Wiz wasn’t sure whether he was joking or not. The Internet, an international computer network originally built around universities and research institutions, was famous for the depth and breadth of the knowledge contained in its newsgroups. However, even the Internet’s staunchest advocates had to admit that not all the newsgroups were research-related-or even serious. Hidden away in various places in the sprawling multi-dimensional message space were some decidedly odd things, including some highly unofficial newsgroups. But you needed to know how to use the net to get to them. Danny’s knowledge of the ins and outs of the net was extensive.

Danny was no sooner settled back in his chair than there was a discreet knock at the door. In all the Wizard’s Keep there was only one person who knocked so delicately, so discreetly and so exquisitely.

“Come in Wulfram,” Wiz called.

“Excuse me, My Lord.” The castle seneschal was calm, dignified and more than a little bit stuffy. “But . . .”

Before he could finish the door banged open again and two children and a dragon charged into the room.

“UncaWiz, UncaWiz,” shouted Caitlin, the daughter of one of the guardsmen. She was a couple of years older than Danny’s son Ian, with dark curly hair, flashing dark eyes and a single black eyebrow stark against her pale, fair skin. She was utterly charming, she knew it and she used it shamelessly.

Right on her heels came Ian. He was barely three and well into the head-down-and-charge stage of childhood locomotion. Without pausing he ran full-tilt across the room and bounced into Danny’s lap.

But the real attraction was the third member of the group, who charged into the room just as heedlessly, got his feet tangled up with the rug and his own tail, caromed off a pile of manuscripts and executed a neat bank shot to end up beside Ian and Danny.
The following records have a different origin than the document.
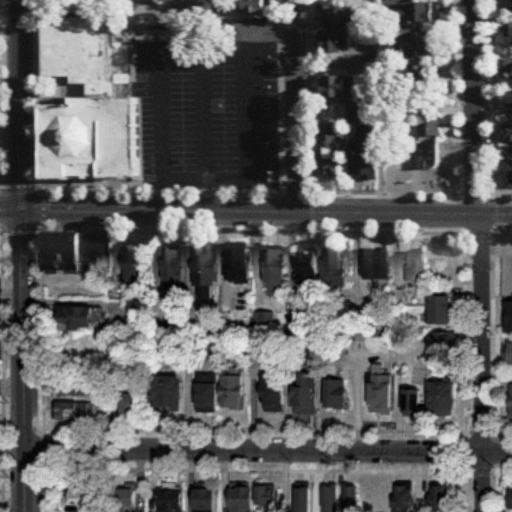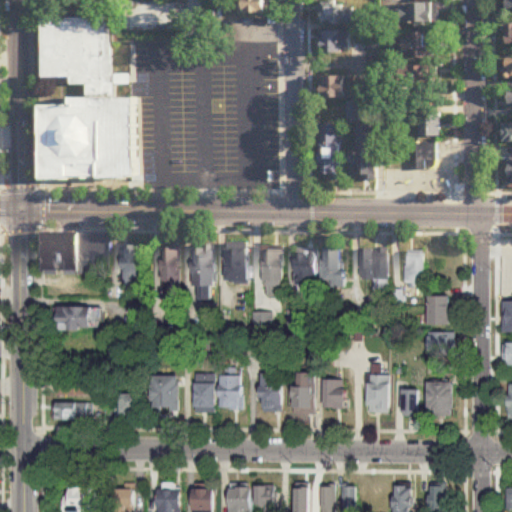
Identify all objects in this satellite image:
building: (255, 7)
building: (509, 7)
road: (155, 9)
building: (339, 15)
building: (413, 15)
building: (510, 37)
building: (337, 43)
building: (421, 47)
road: (455, 50)
road: (281, 63)
building: (510, 70)
building: (421, 78)
building: (126, 80)
building: (340, 89)
road: (161, 90)
building: (511, 100)
road: (297, 107)
building: (86, 108)
road: (473, 108)
building: (354, 114)
building: (431, 127)
road: (254, 128)
building: (508, 135)
building: (332, 152)
building: (428, 157)
building: (367, 158)
building: (511, 174)
road: (1, 188)
road: (491, 194)
road: (512, 194)
road: (312, 198)
road: (255, 214)
road: (44, 230)
road: (497, 248)
building: (71, 251)
road: (22, 255)
building: (238, 266)
building: (205, 267)
building: (308, 267)
building: (378, 268)
building: (133, 269)
building: (172, 269)
building: (335, 269)
building: (417, 269)
building: (275, 274)
building: (442, 312)
building: (508, 316)
building: (79, 319)
building: (441, 344)
building: (508, 354)
road: (484, 363)
road: (3, 369)
road: (12, 382)
building: (74, 388)
building: (165, 393)
building: (206, 393)
building: (232, 393)
building: (273, 393)
building: (305, 393)
building: (380, 393)
building: (335, 394)
building: (441, 399)
building: (510, 400)
building: (411, 402)
building: (127, 406)
building: (74, 412)
road: (465, 431)
road: (506, 432)
road: (43, 450)
road: (268, 451)
road: (251, 471)
road: (466, 474)
building: (509, 496)
building: (170, 498)
building: (268, 498)
building: (124, 499)
building: (241, 499)
building: (329, 499)
building: (351, 499)
building: (404, 499)
building: (438, 499)
building: (79, 500)
building: (204, 500)
road: (500, 512)
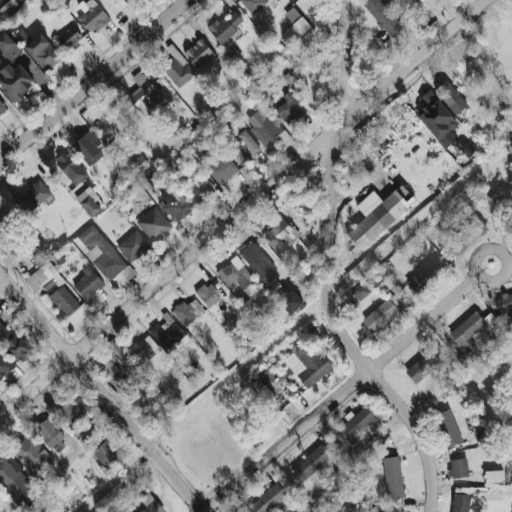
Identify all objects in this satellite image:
building: (438, 0)
road: (486, 1)
building: (252, 4)
building: (5, 5)
building: (113, 5)
building: (416, 5)
building: (91, 16)
building: (383, 17)
building: (296, 21)
building: (226, 26)
building: (21, 36)
building: (71, 37)
building: (8, 47)
building: (42, 53)
building: (198, 53)
building: (177, 68)
building: (14, 82)
road: (95, 82)
building: (144, 95)
building: (450, 97)
building: (2, 108)
building: (289, 110)
building: (436, 119)
building: (263, 124)
building: (87, 148)
building: (243, 148)
building: (140, 164)
building: (222, 170)
building: (77, 183)
building: (198, 188)
building: (33, 198)
building: (494, 203)
building: (176, 206)
road: (240, 207)
building: (378, 215)
building: (3, 221)
building: (511, 224)
building: (153, 225)
building: (465, 237)
building: (284, 240)
building: (132, 246)
road: (501, 254)
building: (102, 256)
building: (259, 266)
road: (322, 273)
power tower: (354, 274)
building: (236, 275)
building: (424, 277)
building: (43, 279)
building: (87, 284)
building: (359, 292)
building: (208, 295)
building: (64, 301)
building: (290, 302)
building: (503, 302)
building: (187, 312)
building: (384, 313)
building: (467, 328)
building: (167, 333)
building: (247, 337)
building: (12, 343)
building: (114, 350)
building: (143, 350)
building: (4, 365)
building: (306, 366)
building: (423, 366)
building: (121, 370)
building: (172, 371)
building: (272, 381)
road: (101, 393)
road: (339, 393)
building: (72, 410)
building: (356, 425)
building: (447, 428)
power tower: (169, 434)
building: (50, 436)
building: (31, 454)
building: (104, 454)
building: (311, 464)
building: (458, 468)
building: (392, 478)
building: (493, 478)
building: (15, 480)
building: (267, 499)
building: (468, 499)
building: (150, 504)
park: (339, 504)
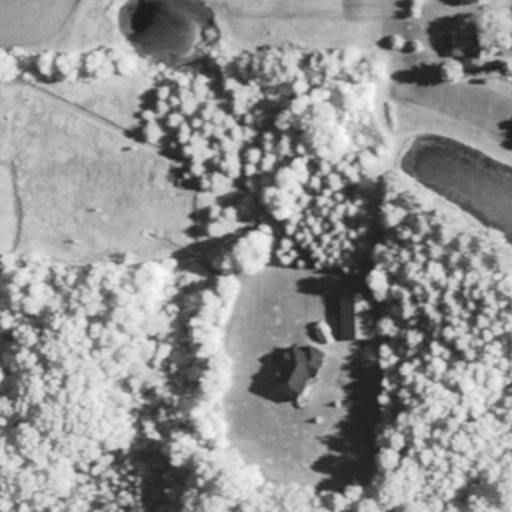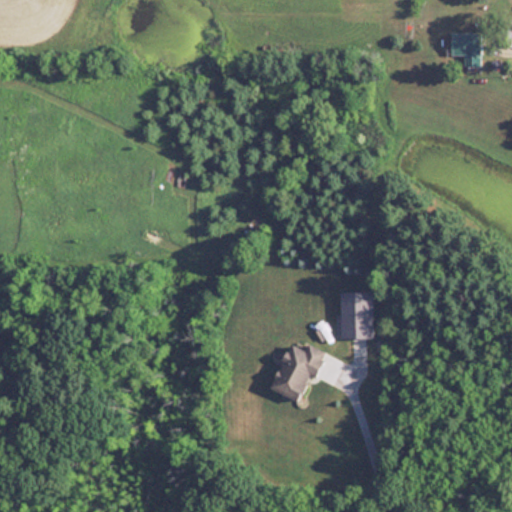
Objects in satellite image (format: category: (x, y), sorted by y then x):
building: (468, 46)
building: (358, 314)
building: (298, 371)
road: (365, 438)
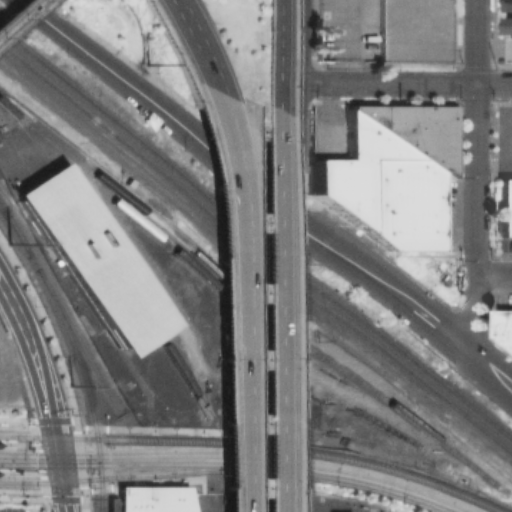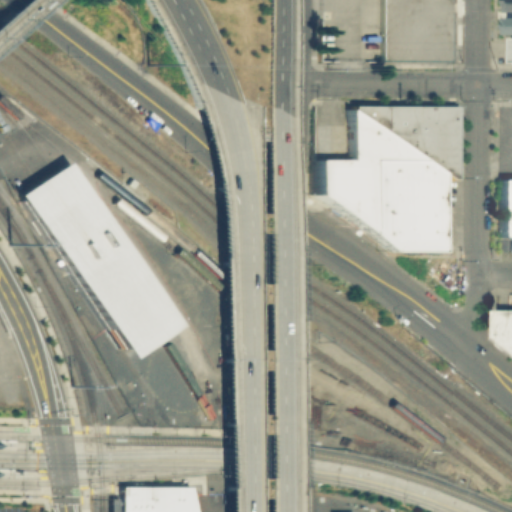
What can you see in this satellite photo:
building: (508, 5)
building: (509, 5)
railway: (12, 10)
building: (416, 12)
railway: (20, 17)
building: (508, 23)
building: (509, 23)
park: (127, 35)
road: (169, 39)
building: (393, 42)
building: (435, 42)
road: (195, 44)
building: (511, 46)
building: (511, 48)
road: (281, 55)
road: (293, 58)
road: (490, 66)
road: (408, 83)
road: (310, 91)
road: (169, 92)
road: (315, 99)
road: (306, 112)
road: (324, 114)
road: (476, 126)
building: (414, 128)
railway: (25, 135)
road: (231, 140)
road: (215, 152)
railway: (15, 154)
road: (28, 157)
road: (494, 164)
building: (353, 166)
building: (390, 171)
building: (400, 185)
road: (301, 191)
road: (311, 196)
building: (504, 205)
building: (503, 206)
railway: (14, 227)
railway: (146, 227)
building: (403, 229)
railway: (255, 231)
railway: (255, 245)
railway: (103, 251)
road: (431, 254)
railway: (84, 258)
building: (92, 258)
building: (88, 259)
road: (492, 263)
road: (456, 272)
road: (494, 275)
road: (247, 276)
railway: (248, 292)
road: (225, 293)
road: (475, 303)
road: (454, 307)
road: (283, 310)
road: (298, 313)
road: (491, 316)
road: (471, 322)
building: (504, 326)
road: (443, 328)
building: (504, 328)
road: (489, 335)
railway: (77, 339)
railway: (73, 352)
road: (35, 366)
road: (493, 367)
railway: (184, 374)
road: (140, 378)
road: (151, 416)
road: (15, 418)
road: (31, 419)
road: (71, 419)
road: (51, 420)
road: (30, 421)
road: (24, 426)
traffic signals: (49, 427)
road: (76, 427)
road: (93, 427)
road: (75, 428)
road: (163, 429)
street lamp: (127, 431)
road: (33, 432)
street lamp: (174, 433)
road: (252, 436)
railway: (256, 442)
road: (17, 444)
road: (36, 445)
railway: (0, 448)
road: (77, 457)
road: (39, 458)
traffic signals: (55, 458)
railway: (229, 467)
road: (41, 472)
road: (20, 473)
street lamp: (172, 478)
street lamp: (127, 481)
road: (175, 481)
road: (43, 484)
road: (59, 484)
street lamp: (341, 484)
road: (82, 487)
road: (99, 487)
road: (29, 489)
traffic signals: (60, 489)
road: (82, 489)
road: (44, 496)
road: (80, 497)
road: (22, 498)
road: (46, 498)
road: (63, 498)
building: (129, 500)
building: (157, 500)
building: (171, 500)
street lamp: (401, 500)
building: (186, 501)
parking lot: (255, 503)
road: (83, 504)
road: (44, 505)
parking lot: (11, 508)
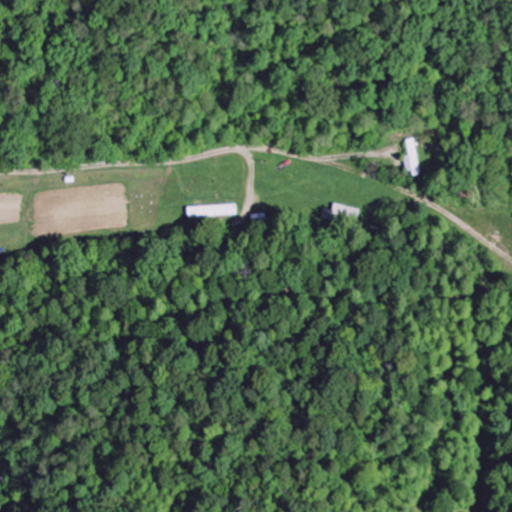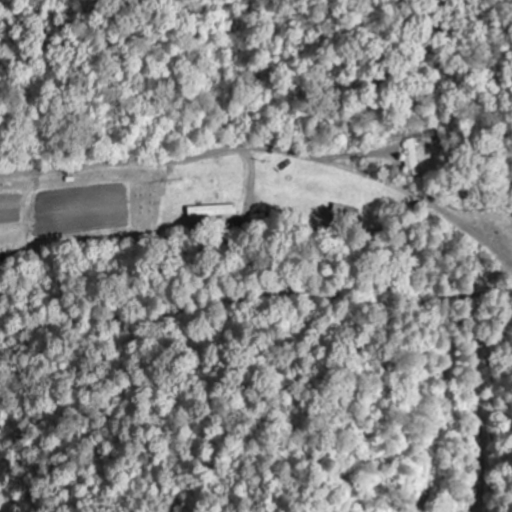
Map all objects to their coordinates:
building: (213, 211)
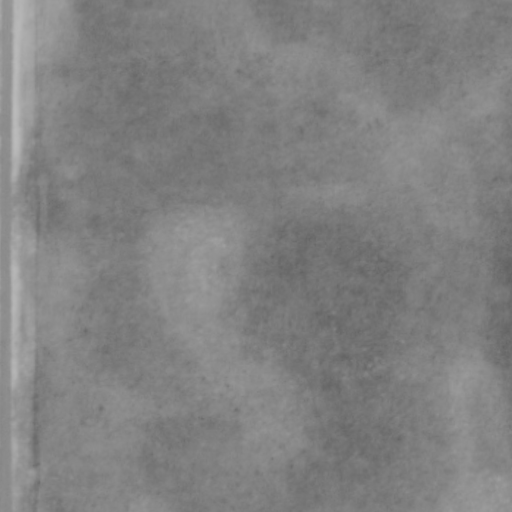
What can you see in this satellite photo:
road: (2, 256)
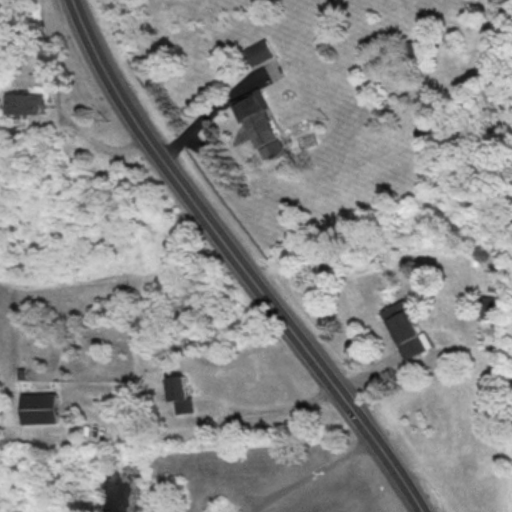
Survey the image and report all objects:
building: (257, 52)
building: (24, 103)
road: (208, 118)
road: (502, 118)
building: (257, 128)
road: (93, 136)
park: (507, 208)
road: (240, 259)
building: (486, 306)
building: (404, 329)
building: (179, 392)
building: (39, 407)
road: (274, 408)
road: (318, 473)
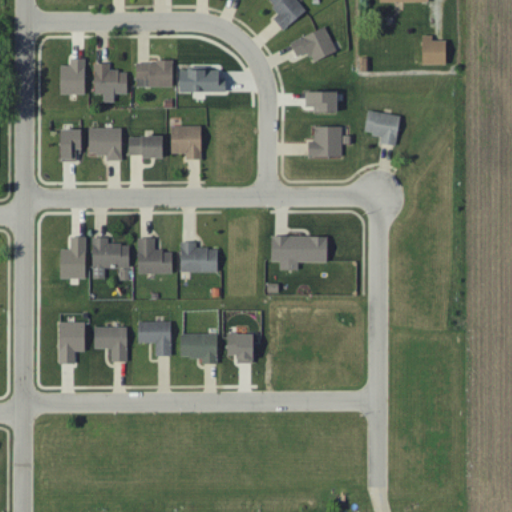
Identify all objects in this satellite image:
building: (405, 1)
building: (289, 12)
building: (316, 46)
building: (437, 51)
road: (252, 53)
building: (156, 74)
building: (76, 77)
building: (204, 81)
building: (110, 82)
building: (327, 101)
building: (386, 127)
building: (190, 142)
building: (109, 143)
building: (328, 143)
building: (74, 144)
building: (149, 146)
road: (142, 190)
road: (10, 209)
building: (301, 251)
building: (111, 255)
road: (20, 256)
building: (155, 259)
building: (201, 259)
building: (76, 260)
building: (158, 337)
building: (74, 342)
building: (115, 342)
building: (245, 347)
building: (202, 348)
road: (376, 353)
road: (188, 397)
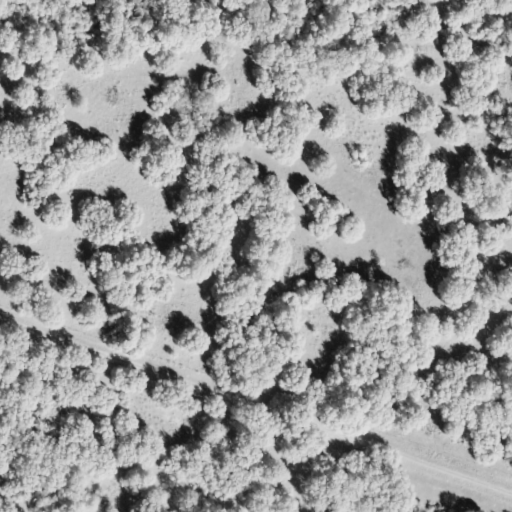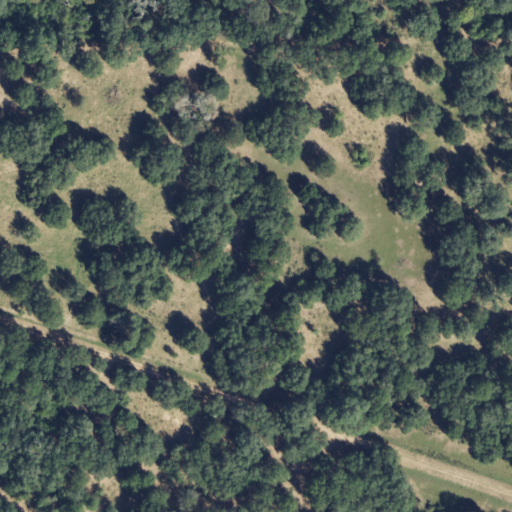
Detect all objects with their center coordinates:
road: (255, 405)
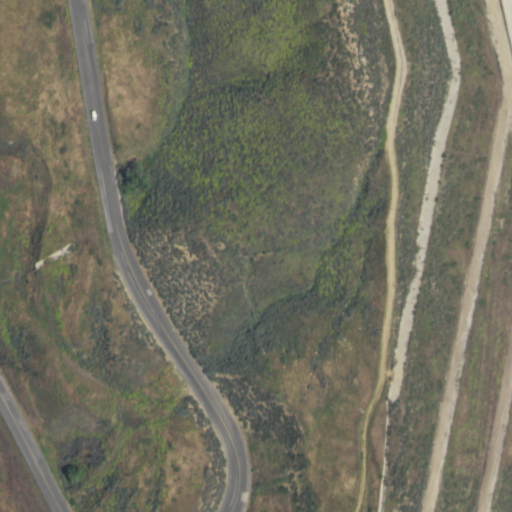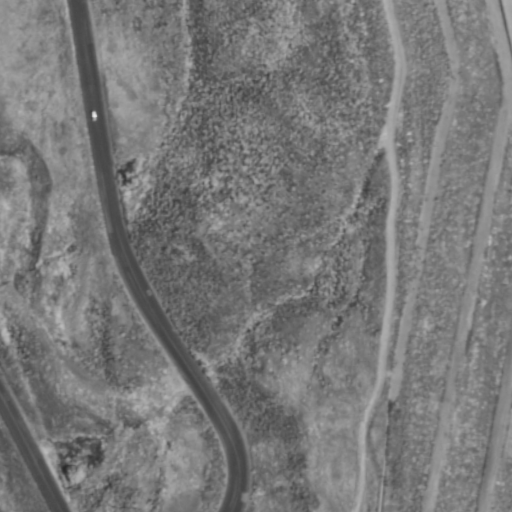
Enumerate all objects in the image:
park: (209, 253)
road: (385, 258)
road: (208, 398)
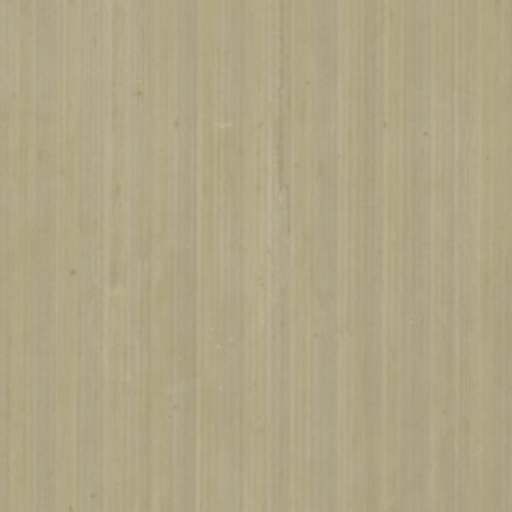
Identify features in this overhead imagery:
crop: (255, 255)
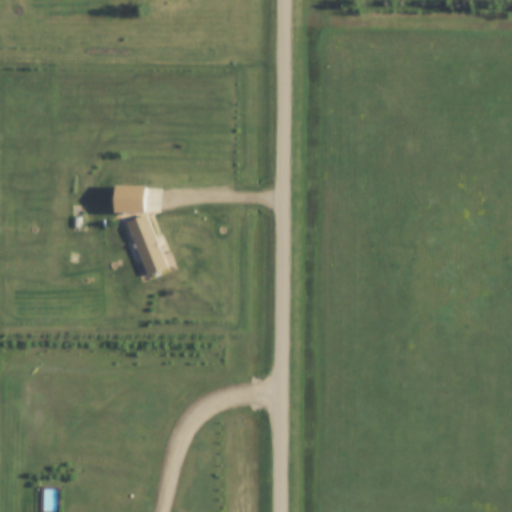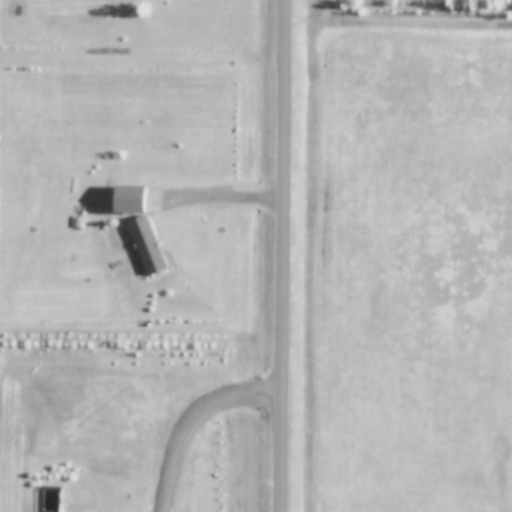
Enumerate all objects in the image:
road: (227, 197)
building: (78, 223)
building: (149, 244)
building: (149, 244)
road: (286, 256)
road: (194, 419)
Little Red Dragon, or LRD to the programmers, was little only in comparison to the eighty-foot cavalry mounts in the aeries below the castle. He-Wiz thought he was a he-was nearly ten feet long from snout to tail tip. His scales were darkening from scarlet to maroon and the blue edges were going from turquoise toward navy and his combination of exuberance, dragonish temper and size was making him increasingly hard to handle. Dragons do not become intelligent until they are nearly full grown. LRD was a long way from full grown and somewhat further than that from intelligent. But LRD and Ian were inseparable, so the dragon was allowed in the programmers’ workroom and their quarters in the Wizard’s Keep.

The seneschal knew when he was outclassed. With an exquisite sigh of resignation he stepped away from the door to await the wizards’ pleasure.